Requirement
Every line of the records below that has the word "модель" should be copied.

Given information

▼▼▼

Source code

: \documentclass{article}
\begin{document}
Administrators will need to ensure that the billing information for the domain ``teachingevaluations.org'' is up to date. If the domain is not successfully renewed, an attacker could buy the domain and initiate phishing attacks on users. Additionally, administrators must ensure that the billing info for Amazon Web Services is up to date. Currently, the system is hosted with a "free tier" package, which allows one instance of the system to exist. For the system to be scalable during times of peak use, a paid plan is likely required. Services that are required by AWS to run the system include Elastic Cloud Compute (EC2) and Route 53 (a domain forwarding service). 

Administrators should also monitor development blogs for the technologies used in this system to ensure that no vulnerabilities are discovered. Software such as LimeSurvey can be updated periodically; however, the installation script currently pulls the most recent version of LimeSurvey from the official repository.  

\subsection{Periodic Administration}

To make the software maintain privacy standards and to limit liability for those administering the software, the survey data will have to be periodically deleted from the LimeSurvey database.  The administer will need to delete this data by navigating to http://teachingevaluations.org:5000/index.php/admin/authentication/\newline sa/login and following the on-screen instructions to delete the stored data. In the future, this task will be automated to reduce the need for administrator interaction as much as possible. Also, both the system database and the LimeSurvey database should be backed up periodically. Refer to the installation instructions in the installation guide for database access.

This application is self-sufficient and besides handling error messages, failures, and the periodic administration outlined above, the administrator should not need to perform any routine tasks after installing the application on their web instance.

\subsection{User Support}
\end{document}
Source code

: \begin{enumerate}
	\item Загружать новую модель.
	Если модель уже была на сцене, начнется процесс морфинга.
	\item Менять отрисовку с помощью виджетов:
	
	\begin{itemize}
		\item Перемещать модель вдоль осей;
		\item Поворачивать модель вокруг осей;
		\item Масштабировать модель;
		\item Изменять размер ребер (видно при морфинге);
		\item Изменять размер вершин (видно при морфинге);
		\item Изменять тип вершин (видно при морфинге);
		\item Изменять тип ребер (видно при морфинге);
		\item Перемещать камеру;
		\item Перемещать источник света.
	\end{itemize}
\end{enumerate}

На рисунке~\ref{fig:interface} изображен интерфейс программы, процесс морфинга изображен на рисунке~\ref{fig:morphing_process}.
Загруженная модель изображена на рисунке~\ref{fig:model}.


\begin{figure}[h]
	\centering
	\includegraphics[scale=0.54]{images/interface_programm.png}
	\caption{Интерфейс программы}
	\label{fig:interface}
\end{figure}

▲▲▲

Solution for this task
	\item Загружать новую модель.
	Если модель уже была на сцене, начнется процесс морфинга.
		\item Перемещать модель вдоль осей;
		\item Поворачивать модель вокруг осей;
		\item Масштабировать модель;
Загруженная модель изображена на рисунке~\ref{fig:model}.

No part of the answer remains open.